Exercise instructions -
• a. In the Dgraph feedback post, what does the writer have to check logs to confirm?
• b. Please output the stretch of the Dgraph feedback post from "I personally use" through "some exceptions naturally).".
• c. Using the Dgraph feedback post, explain in one to three sentences why the writer prefers GraphQL to DQL.

Source passage -

______

I personally use Dgraph as my database. And I feel most people wanting to explore with it will do the same. However, I know this isn’t the case if I was to use it at my work. We would want to use as an interface for some of our databases, and if we liked it then maybe look at using it more as a database (if it made sense too).
I have also not really explored the DQL aspect of Dgraph. Mostly due to it (from what I can tell) not a transferable skill. If I decide to move away from Dgraph then I can take my GraphQL schema and all of my queries/mutations along with me (with some exceptions naturally).
All that aside, you have done a wonderful job @mrjn (and the entire team) in creating a very compelling product. Excited to see what’s ahead!
Thanks for giving us the opportunity to give direct feedback like this, it’s really valuable. You really should join the Discord, because there’s a lot of important conversations going on (mostly around how Dgraphers can help Dgraph succeed) and it’d be great to have your input! Click the link below:
In response to your questions:
No, the performance is insane. So good that I have to look at logs to verify that the request actually went through because there was no discernible latency. Currently not working with a lot of data though, although compared with literally anything else I’ve ever used, Dgraph completely knocks it out of the park.
GraphQL transactions are not critical for me right now. I can live with DQL transactions. But what I hope to see over time is gradual improvements in the GraphQL API so I need DQL less and less. GraphQL is preferable because my client can go direct to the server rather than via an endpoint in my app. Plus it has guardrails that prevent me from screwing up my data.
This is the thing I have the biggest opinions about. Essay incoming…
Some of what I’m saying here echoes what others have already said, but it bears repeating.

______

Data for review -
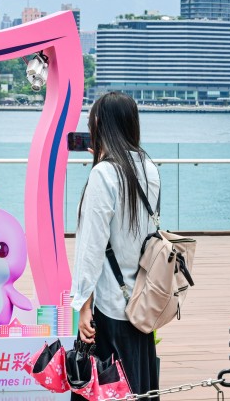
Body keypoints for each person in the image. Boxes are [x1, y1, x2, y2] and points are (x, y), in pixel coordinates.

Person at [70, 91, 161, 399]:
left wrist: (82, 304)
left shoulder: (104, 174)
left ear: (100, 124)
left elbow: (90, 247)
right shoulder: (148, 167)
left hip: (110, 305)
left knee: (103, 388)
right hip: (142, 303)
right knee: (138, 386)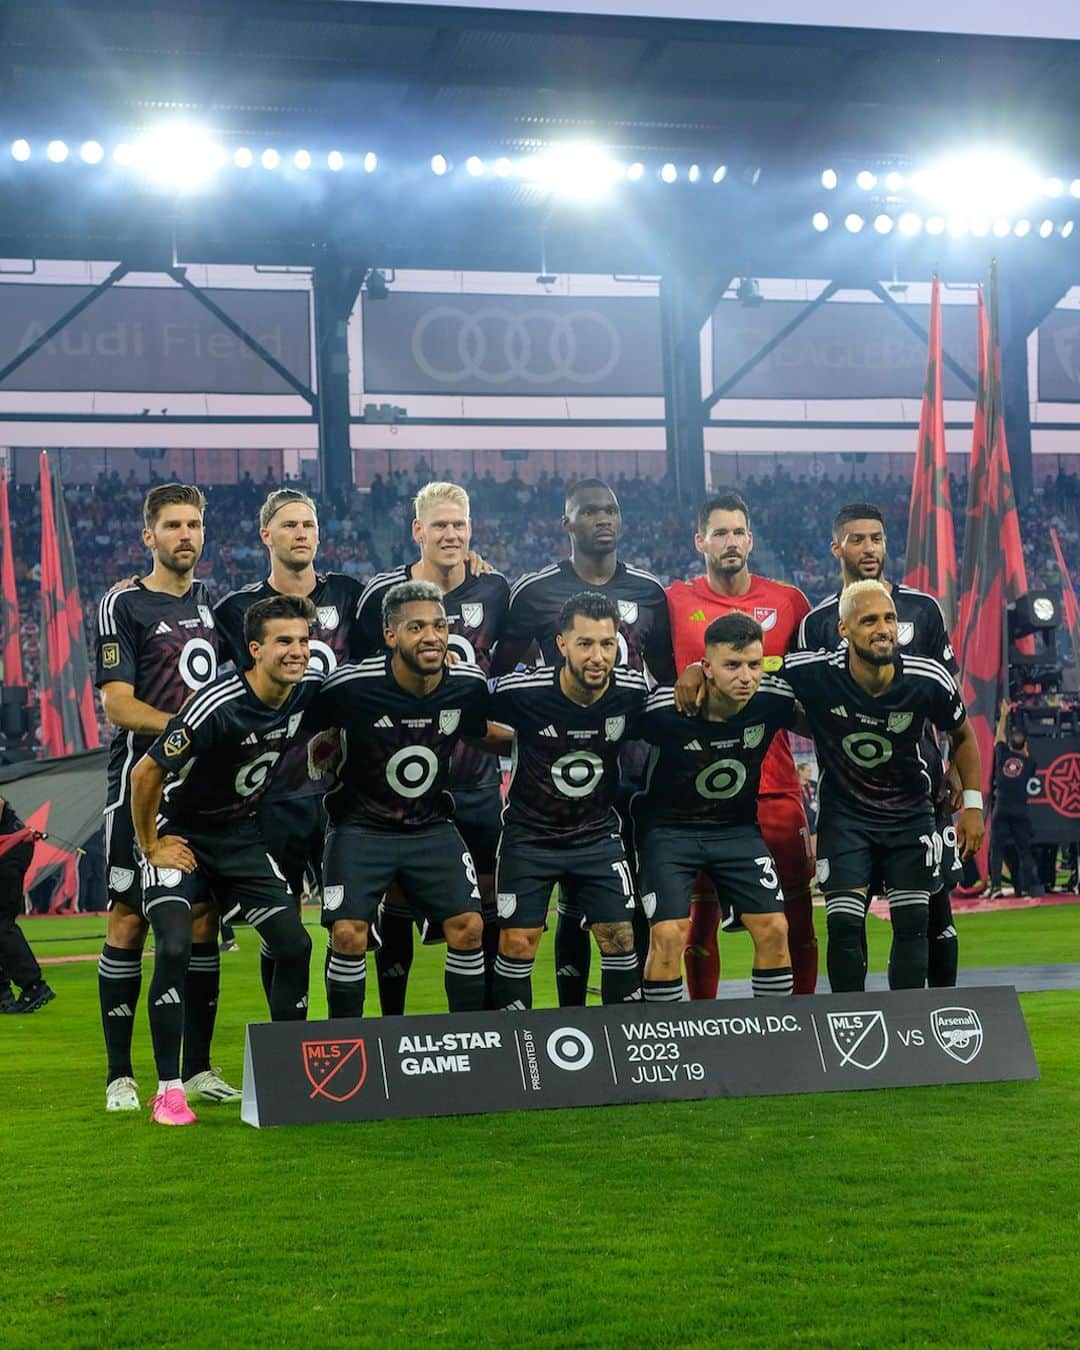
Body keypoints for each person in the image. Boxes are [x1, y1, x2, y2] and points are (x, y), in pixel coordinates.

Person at [129, 594, 322, 1126]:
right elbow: (145, 774)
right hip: (181, 835)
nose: (297, 651)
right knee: (172, 943)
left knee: (294, 942)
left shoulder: (305, 694)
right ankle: (169, 1091)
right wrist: (150, 844)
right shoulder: (215, 704)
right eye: (284, 641)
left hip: (239, 837)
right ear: (255, 649)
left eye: (304, 641)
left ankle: (288, 1076)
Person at [493, 479, 675, 1005]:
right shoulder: (534, 592)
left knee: (619, 912)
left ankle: (620, 1032)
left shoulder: (648, 591)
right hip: (547, 777)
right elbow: (497, 675)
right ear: (566, 523)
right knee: (564, 912)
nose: (603, 518)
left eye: (612, 510)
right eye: (590, 511)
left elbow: (664, 681)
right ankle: (563, 1024)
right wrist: (532, 732)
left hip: (627, 772)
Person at [93, 482, 233, 1113]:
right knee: (128, 919)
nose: (186, 535)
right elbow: (116, 703)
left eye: (194, 524)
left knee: (202, 919)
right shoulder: (122, 604)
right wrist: (187, 729)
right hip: (139, 787)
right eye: (173, 525)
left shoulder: (216, 607)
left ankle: (198, 1067)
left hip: (204, 796)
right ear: (148, 536)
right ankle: (120, 1074)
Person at [309, 580, 501, 1018]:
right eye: (416, 627)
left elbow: (481, 731)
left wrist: (536, 744)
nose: (432, 636)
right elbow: (305, 727)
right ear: (390, 636)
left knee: (469, 927)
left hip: (431, 824)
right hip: (359, 827)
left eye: (439, 626)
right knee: (348, 935)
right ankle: (346, 1047)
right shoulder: (350, 685)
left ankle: (467, 1039)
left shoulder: (467, 684)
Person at [781, 581, 984, 992]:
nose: (883, 628)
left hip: (910, 816)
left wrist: (974, 808)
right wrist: (699, 670)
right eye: (869, 620)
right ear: (844, 630)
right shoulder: (812, 669)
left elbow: (962, 735)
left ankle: (905, 1029)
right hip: (845, 816)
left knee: (912, 924)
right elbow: (756, 669)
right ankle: (849, 1025)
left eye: (889, 618)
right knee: (843, 925)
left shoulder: (928, 678)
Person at [354, 482, 509, 1013]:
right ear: (417, 530)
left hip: (475, 776)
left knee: (485, 900)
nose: (450, 534)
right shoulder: (381, 595)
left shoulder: (496, 591)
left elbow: (505, 668)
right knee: (396, 898)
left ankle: (483, 1024)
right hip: (399, 785)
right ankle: (395, 1024)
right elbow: (361, 676)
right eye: (439, 525)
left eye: (459, 525)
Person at [214, 488, 366, 1006]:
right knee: (283, 926)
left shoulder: (350, 594)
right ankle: (287, 1050)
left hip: (344, 789)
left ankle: (357, 1041)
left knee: (352, 923)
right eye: (289, 525)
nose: (301, 533)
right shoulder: (236, 609)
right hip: (274, 791)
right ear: (266, 536)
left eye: (308, 524)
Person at [666, 492, 816, 996]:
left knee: (793, 915)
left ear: (750, 539)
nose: (730, 542)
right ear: (700, 540)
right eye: (719, 532)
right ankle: (705, 1027)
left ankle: (798, 1028)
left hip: (775, 786)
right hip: (698, 794)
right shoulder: (673, 602)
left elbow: (816, 683)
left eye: (738, 532)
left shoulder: (790, 602)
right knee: (698, 922)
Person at [488, 592, 648, 1010]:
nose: (598, 656)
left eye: (607, 644)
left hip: (596, 835)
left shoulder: (632, 691)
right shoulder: (524, 691)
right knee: (518, 941)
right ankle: (518, 1053)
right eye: (585, 644)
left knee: (619, 937)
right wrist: (517, 742)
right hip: (530, 835)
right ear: (561, 645)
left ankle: (624, 1049)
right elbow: (467, 711)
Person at [632, 614, 795, 1002]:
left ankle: (776, 1034)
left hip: (737, 830)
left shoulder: (775, 699)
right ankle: (663, 1038)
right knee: (669, 935)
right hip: (668, 833)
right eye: (732, 665)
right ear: (707, 666)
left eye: (755, 665)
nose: (746, 677)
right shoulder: (662, 710)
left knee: (775, 928)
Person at [0, 798, 53, 1013]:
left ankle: (33, 985)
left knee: (1, 922)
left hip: (9, 849)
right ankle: (4, 993)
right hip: (12, 847)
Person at [989, 699, 1041, 898]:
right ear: (1024, 745)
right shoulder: (1029, 763)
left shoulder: (1002, 755)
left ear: (1009, 744)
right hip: (1020, 811)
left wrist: (1003, 715)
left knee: (997, 849)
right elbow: (1024, 754)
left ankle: (996, 888)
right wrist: (1023, 749)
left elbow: (998, 737)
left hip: (1001, 809)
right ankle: (1028, 888)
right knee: (1024, 850)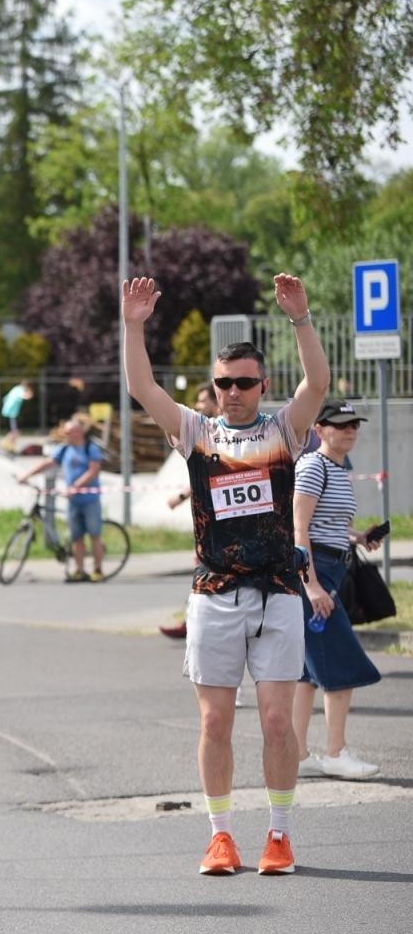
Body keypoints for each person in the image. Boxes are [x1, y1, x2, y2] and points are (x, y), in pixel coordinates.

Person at [123, 274, 328, 876]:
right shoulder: (196, 432)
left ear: (262, 386)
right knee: (215, 721)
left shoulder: (283, 431)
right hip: (214, 593)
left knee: (276, 721)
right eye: (223, 383)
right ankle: (220, 836)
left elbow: (318, 384)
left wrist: (301, 319)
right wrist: (133, 326)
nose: (233, 392)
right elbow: (141, 387)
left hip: (278, 593)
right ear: (212, 388)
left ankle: (279, 834)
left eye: (243, 383)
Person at [293, 399, 382, 780]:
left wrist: (358, 536)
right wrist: (311, 584)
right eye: (340, 425)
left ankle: (297, 755)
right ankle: (335, 753)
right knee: (340, 663)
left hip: (330, 570)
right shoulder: (314, 466)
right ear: (319, 430)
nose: (349, 431)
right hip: (315, 573)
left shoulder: (338, 468)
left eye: (354, 425)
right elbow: (298, 528)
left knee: (307, 672)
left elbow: (325, 523)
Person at [160, 384, 218, 639]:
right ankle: (193, 618)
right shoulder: (202, 431)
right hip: (207, 518)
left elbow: (208, 477)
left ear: (216, 402)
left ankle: (194, 621)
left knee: (208, 569)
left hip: (220, 521)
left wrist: (182, 496)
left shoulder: (218, 434)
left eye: (203, 400)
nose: (199, 405)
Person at [17, 417, 106, 581]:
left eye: (68, 432)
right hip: (73, 501)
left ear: (78, 433)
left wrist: (76, 486)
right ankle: (79, 570)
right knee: (76, 537)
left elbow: (93, 471)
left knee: (95, 536)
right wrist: (27, 475)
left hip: (90, 500)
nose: (65, 435)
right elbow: (48, 463)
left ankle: (98, 570)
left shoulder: (90, 448)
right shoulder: (64, 449)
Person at [1, 381, 34, 453]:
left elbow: (5, 398)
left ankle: (9, 445)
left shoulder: (15, 388)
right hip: (11, 413)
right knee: (15, 432)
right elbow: (25, 396)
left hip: (7, 412)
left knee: (13, 431)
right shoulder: (20, 390)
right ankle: (8, 445)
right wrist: (30, 394)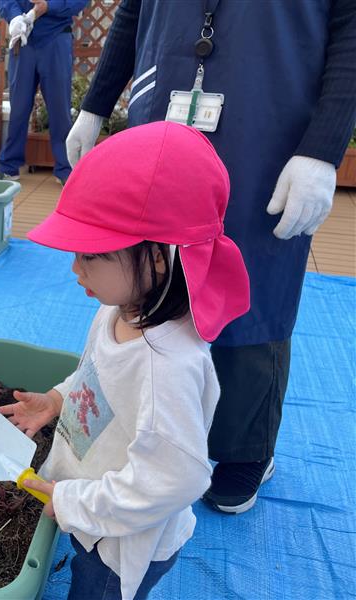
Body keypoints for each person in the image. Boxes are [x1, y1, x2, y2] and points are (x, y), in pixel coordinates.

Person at [66, 0, 356, 514]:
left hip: (271, 107)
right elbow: (133, 11)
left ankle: (246, 444)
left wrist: (324, 147)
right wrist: (96, 103)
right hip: (166, 101)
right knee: (150, 268)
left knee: (253, 277)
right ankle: (143, 418)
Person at [0, 121, 250, 599]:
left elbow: (176, 478)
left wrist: (76, 502)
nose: (75, 268)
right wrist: (57, 399)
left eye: (91, 255)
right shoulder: (119, 309)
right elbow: (97, 375)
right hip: (94, 515)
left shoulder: (165, 366)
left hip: (120, 544)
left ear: (158, 259)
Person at [0, 0, 86, 186]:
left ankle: (65, 168)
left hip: (56, 38)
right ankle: (8, 166)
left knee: (60, 109)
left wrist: (49, 6)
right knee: (18, 108)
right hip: (23, 39)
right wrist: (15, 16)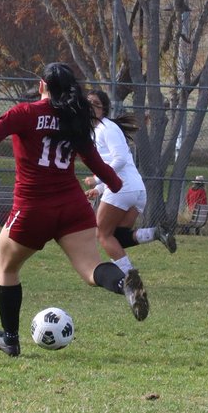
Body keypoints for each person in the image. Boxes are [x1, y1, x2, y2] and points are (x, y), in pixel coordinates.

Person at [0, 62, 149, 358]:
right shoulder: (74, 119)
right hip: (72, 207)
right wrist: (114, 183)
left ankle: (11, 339)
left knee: (7, 267)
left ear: (41, 84)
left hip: (33, 208)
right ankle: (124, 283)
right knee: (91, 268)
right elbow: (94, 160)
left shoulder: (24, 114)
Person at [82, 90, 176, 279]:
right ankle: (155, 232)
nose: (90, 107)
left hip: (124, 189)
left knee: (103, 235)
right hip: (134, 190)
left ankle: (129, 278)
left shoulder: (106, 128)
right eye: (87, 102)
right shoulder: (97, 131)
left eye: (95, 104)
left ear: (104, 109)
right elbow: (116, 164)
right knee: (117, 237)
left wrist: (98, 179)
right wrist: (99, 189)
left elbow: (120, 160)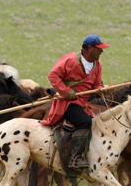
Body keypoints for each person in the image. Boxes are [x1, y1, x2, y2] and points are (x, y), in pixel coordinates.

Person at [40, 34, 108, 169]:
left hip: (84, 103)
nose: (101, 51)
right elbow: (53, 76)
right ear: (88, 48)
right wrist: (67, 92)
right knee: (85, 122)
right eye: (98, 48)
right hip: (67, 103)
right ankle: (75, 158)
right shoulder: (70, 60)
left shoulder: (97, 65)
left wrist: (99, 89)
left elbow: (97, 84)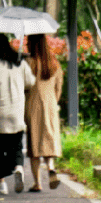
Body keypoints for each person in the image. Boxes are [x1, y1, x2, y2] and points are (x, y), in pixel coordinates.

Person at [0, 33, 35, 194]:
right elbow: (31, 82)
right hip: (17, 112)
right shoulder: (20, 62)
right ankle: (18, 168)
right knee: (16, 147)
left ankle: (1, 184)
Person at [24, 33, 63, 192]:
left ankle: (37, 183)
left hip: (32, 105)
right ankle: (51, 166)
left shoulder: (28, 63)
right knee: (48, 138)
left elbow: (24, 86)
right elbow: (58, 89)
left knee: (34, 145)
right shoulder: (54, 64)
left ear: (32, 45)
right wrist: (53, 101)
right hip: (51, 105)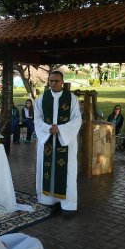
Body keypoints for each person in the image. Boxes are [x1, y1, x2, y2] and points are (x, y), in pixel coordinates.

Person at [34, 71, 82, 217]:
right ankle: (48, 201)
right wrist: (49, 128)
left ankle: (68, 205)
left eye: (56, 81)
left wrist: (60, 129)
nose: (53, 83)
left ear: (62, 82)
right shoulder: (42, 98)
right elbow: (37, 118)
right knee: (47, 170)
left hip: (65, 142)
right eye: (51, 81)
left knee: (66, 172)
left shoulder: (72, 99)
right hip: (47, 140)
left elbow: (77, 120)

______

Expected outputs -
• a. That the request actually went through.

• b.
I personally use Dgraph as my database. And I feel most people wanting to explore with it will do the same. However, I know this isn’t the case if I was to use it at my work. We would want to use as an interface for some of our databases, and if we liked it then maybe look at using it more as a database (if it made sense too).
I have also not really explored the DQL aspect of Dgraph. Mostly due to it (from what I can tell) not a transferable skill. If I decide to move away from Dgraph then I can take my GraphQL schema and all of my queries/mutations along with me (with some exceptions naturally).

• c. With GraphQL, the writer's client can go directly to the server instead of going through an endpoint in the app. GraphQL also has guardrails that keep the writer from damaging the data.